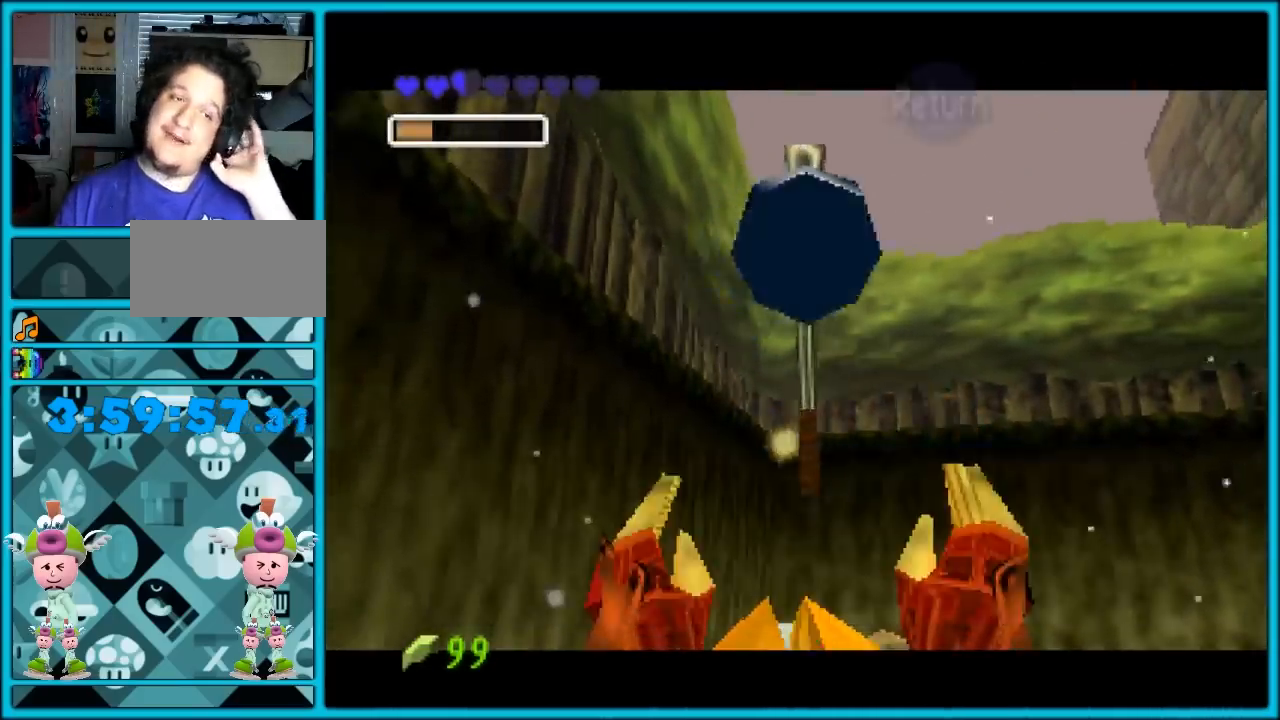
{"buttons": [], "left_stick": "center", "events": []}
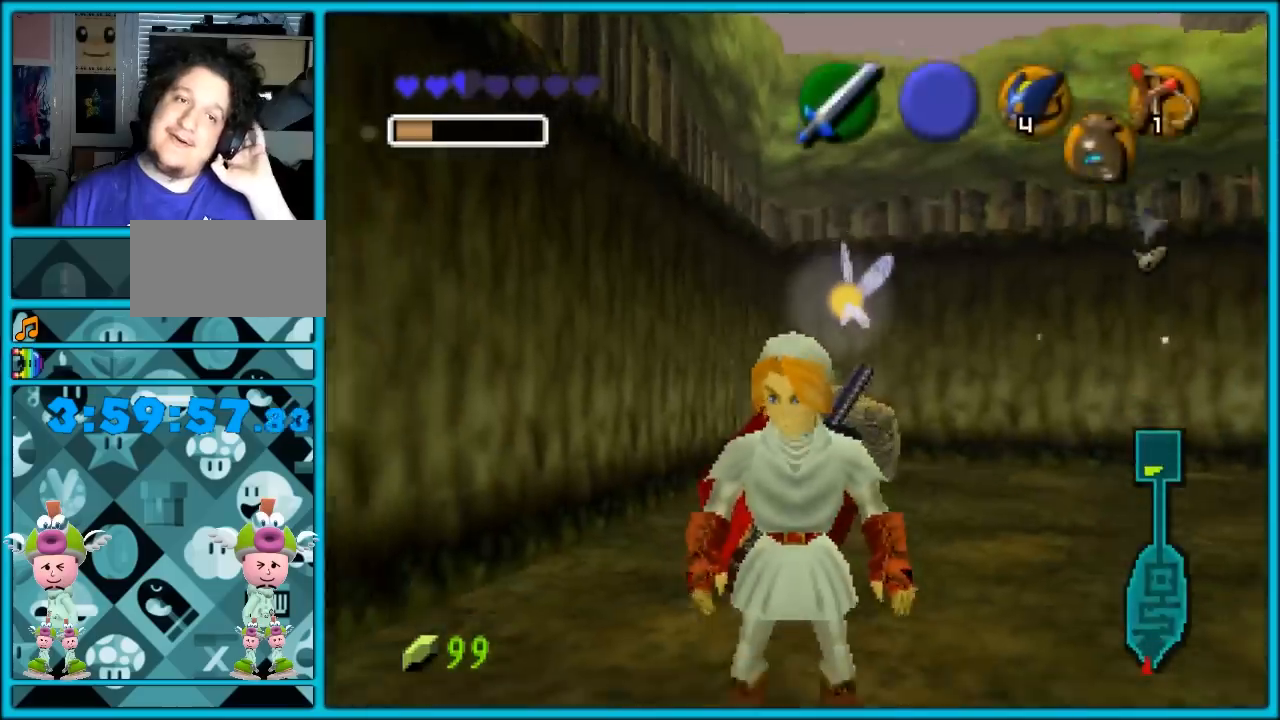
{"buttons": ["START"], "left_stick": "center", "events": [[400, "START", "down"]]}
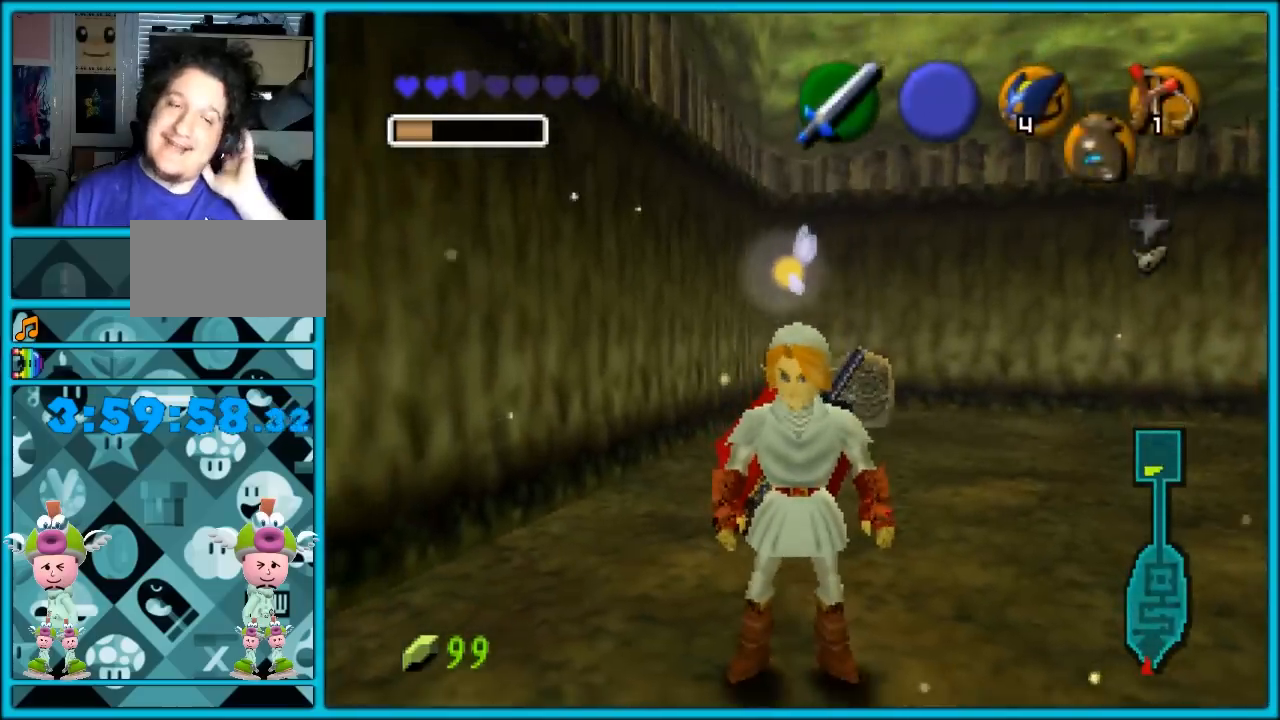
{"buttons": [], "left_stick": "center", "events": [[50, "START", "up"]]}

→ Task:
Everything in the material goes into the copy exactly, except the images.

→ Output of the task:
{"buttons": [], "left_stick": "center", "events": []}
{"buttons": ["START"], "left_stick": "center", "events": [[400, "START", "down"]]}
{"buttons": [], "left_stick": "center", "events": [[50, "START", "up"]]}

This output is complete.